↓↓↓
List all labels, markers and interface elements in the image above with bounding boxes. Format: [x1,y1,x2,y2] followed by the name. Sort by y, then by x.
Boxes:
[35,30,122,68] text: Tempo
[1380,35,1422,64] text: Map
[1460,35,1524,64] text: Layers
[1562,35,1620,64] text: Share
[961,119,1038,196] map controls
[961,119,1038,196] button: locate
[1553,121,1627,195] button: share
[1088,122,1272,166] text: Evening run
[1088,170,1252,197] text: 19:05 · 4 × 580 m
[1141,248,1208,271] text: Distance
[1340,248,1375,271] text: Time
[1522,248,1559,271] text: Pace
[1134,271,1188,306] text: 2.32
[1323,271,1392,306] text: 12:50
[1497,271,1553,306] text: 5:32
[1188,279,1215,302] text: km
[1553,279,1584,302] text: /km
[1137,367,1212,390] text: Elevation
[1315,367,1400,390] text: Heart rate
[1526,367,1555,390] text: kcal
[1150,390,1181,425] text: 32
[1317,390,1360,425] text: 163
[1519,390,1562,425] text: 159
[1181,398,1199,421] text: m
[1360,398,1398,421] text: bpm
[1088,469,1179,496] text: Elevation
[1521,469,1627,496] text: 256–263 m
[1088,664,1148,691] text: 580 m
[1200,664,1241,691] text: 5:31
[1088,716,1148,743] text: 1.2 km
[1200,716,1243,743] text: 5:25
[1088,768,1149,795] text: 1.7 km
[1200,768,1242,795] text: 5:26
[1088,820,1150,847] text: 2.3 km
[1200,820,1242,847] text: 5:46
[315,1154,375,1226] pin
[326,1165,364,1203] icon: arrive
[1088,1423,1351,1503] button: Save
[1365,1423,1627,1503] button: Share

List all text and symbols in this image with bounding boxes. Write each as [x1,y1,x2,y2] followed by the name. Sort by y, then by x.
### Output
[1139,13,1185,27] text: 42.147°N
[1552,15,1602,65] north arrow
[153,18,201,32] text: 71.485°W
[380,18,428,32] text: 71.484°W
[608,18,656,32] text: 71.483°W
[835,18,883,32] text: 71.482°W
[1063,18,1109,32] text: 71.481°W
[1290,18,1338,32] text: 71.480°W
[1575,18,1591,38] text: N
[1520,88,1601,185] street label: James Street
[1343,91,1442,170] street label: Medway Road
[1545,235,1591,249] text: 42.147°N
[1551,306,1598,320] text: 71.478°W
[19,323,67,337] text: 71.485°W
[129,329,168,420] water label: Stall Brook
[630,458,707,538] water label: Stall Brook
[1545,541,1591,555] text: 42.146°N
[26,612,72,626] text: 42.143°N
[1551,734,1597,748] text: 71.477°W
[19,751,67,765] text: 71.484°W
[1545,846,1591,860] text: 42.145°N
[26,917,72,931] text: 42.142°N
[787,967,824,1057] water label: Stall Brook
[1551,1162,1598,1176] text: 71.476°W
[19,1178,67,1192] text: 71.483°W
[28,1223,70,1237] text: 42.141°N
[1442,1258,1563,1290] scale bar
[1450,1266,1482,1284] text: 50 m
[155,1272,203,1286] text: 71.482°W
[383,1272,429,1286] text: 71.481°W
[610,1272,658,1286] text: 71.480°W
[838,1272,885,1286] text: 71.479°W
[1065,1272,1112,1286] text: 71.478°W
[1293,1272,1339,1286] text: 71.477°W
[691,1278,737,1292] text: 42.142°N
↑↑↑
HOW TO COMPLETE THIS TASK
Please give back all of the data exactly as it appears.

PROBLEM SOLUTION
List all labels, markers and interface elements in the image above with bounding boxes. Format: [x1,y1,x2,y2] followed by the name. Sort by y, then by x.
Boxes:
[35,30,122,68] text: Tempo
[1380,35,1422,64] text: Map
[1460,35,1524,64] text: Layers
[1562,35,1620,64] text: Share
[961,119,1038,196] map controls
[961,119,1038,196] button: locate
[1553,121,1627,195] button: share
[1088,122,1272,166] text: Evening run
[1088,170,1252,197] text: 19:05 · 4 × 580 m
[1141,248,1208,271] text: Distance
[1340,248,1375,271] text: Time
[1522,248,1559,271] text: Pace
[1134,271,1188,306] text: 2.32
[1323,271,1392,306] text: 12:50
[1497,271,1553,306] text: 5:32
[1188,279,1215,302] text: km
[1553,279,1584,302] text: /km
[1137,367,1212,390] text: Elevation
[1315,367,1400,390] text: Heart rate
[1526,367,1555,390] text: kcal
[1150,390,1181,425] text: 32
[1317,390,1360,425] text: 163
[1519,390,1562,425] text: 159
[1181,398,1199,421] text: m
[1360,398,1398,421] text: bpm
[1088,469,1179,496] text: Elevation
[1521,469,1627,496] text: 256–263 m
[1088,664,1148,691] text: 580 m
[1200,664,1241,691] text: 5:31
[1088,716,1148,743] text: 1.2 km
[1200,716,1243,743] text: 5:25
[1088,768,1149,795] text: 1.7 km
[1200,768,1242,795] text: 5:26
[1088,820,1150,847] text: 2.3 km
[1200,820,1242,847] text: 5:46
[315,1154,375,1226] pin
[326,1165,364,1203] icon: arrive
[1088,1423,1351,1503] button: Save
[1365,1423,1627,1503] button: Share

List all text and symbols in this image with bounding boxes. Write each as [x1,y1,x2,y2] followed by the name. Sort by y, then by x.
### Output
[1139,13,1185,27] text: 42.147°N
[1552,15,1602,65] north arrow
[153,18,201,32] text: 71.485°W
[380,18,428,32] text: 71.484°W
[608,18,656,32] text: 71.483°W
[835,18,883,32] text: 71.482°W
[1063,18,1109,32] text: 71.481°W
[1290,18,1338,32] text: 71.480°W
[1575,18,1591,38] text: N
[1520,88,1601,185] street label: James Street
[1343,91,1442,170] street label: Medway Road
[1545,235,1591,249] text: 42.147°N
[1551,306,1598,320] text: 71.478°W
[19,323,67,337] text: 71.485°W
[129,329,168,420] water label: Stall Brook
[630,458,707,538] water label: Stall Brook
[1545,541,1591,555] text: 42.146°N
[26,612,72,626] text: 42.143°N
[1551,734,1597,748] text: 71.477°W
[19,751,67,765] text: 71.484°W
[1545,846,1591,860] text: 42.145°N
[26,917,72,931] text: 42.142°N
[787,967,824,1057] water label: Stall Brook
[1551,1162,1598,1176] text: 71.476°W
[19,1178,67,1192] text: 71.483°W
[28,1223,70,1237] text: 42.141°N
[1442,1258,1563,1290] scale bar
[1450,1266,1482,1284] text: 50 m
[155,1272,203,1286] text: 71.482°W
[383,1272,429,1286] text: 71.481°W
[610,1272,658,1286] text: 71.480°W
[838,1272,885,1286] text: 71.479°W
[1065,1272,1112,1286] text: 71.478°W
[1293,1272,1339,1286] text: 71.477°W
[691,1278,737,1292] text: 42.142°N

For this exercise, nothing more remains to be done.